LinkedIn is far from the only company to suffer a massive data breach, but the company's response to the incident is unique — in all the wrong ways.
LinkedIn is having trouble alerting members affected by the recent password theft.
LinkedIn is having trouble alerting members affected by the recent password theft.LinkedIn
/ Source: SecurityNewsDaily

LinkedIn is far from the only company to suffer a massive data breach, but the company's response to the incident is unique — in all the wrong ways.

First, a short timeline: On June 6, the passwords of more than 6.4 million LinkedIn users hit a Russian Web forum after a reported hack. After repeatedly issuing statements saying nothing was wrong — and prompting widespread criticism from security experts —  LinkedIn finally admitted late in the day that the security breach was real.

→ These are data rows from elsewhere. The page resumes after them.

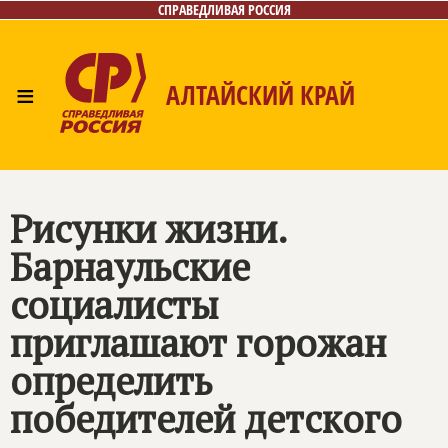
СПРАВЕДЛИВАЯ РОССИЯ
≡
АЛТАЙСКИЙ КРАЙ
Главная
Новости
Лица
Фото/Видео
Газета
Контакты
Рисунки жизни.
Барнаульские
социалисты
приглашают горожан
определить
победителей детского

To alert its millions of potentially compromised members, LinkedIn issued a list of security steps to help users from having their accounts hijacked. LinkedIn said affected users would receive an email from LinkedIn on how to reset their passwords.

[LinkedIn, eHarmony Don't Take Your Security Seriously]

Those emails have set off another series of problems. About a quarter of a million of the legitimate LinkedIn email alerts ended up in spam folders, according to Computerworld. Andrew Conway, a researcher at the security firm Cloudmark, told Computerworld that LinkedIn's emails weren't the problem — they were all addressed to the recipient by name and contained no links — it was that those recipients were expecting spam, and ready to delete it when it came.

"Part of the problem is that people are used to getting email that they don't want from LinkedIn, and rather than unsubscribe, some of them just mark it as spam and hope that it will go away," Conway said.

Softpedia reported that some of the notifications from LinkedIn were, in fact, poorly worded, and did not contain any "precise information" — the hallmarks of traditional spam messages.

The fallout from the data breach doesn't end there for LinkedIn. In attempting to rectify the problem for its affected members, LinkedIn mistakenly sent the password reset notification emails to current members' former employers, regardless of whether their email addresses have ever been associated with LinkedIn.

As Bitdefender reported, the LinkedIn notification doesn't include the username or password of the compromised member's account, but "this alleged security feature counts as unnecessary disclosure of activity that may actually work against the user by informing third parties of his or her whereabouts."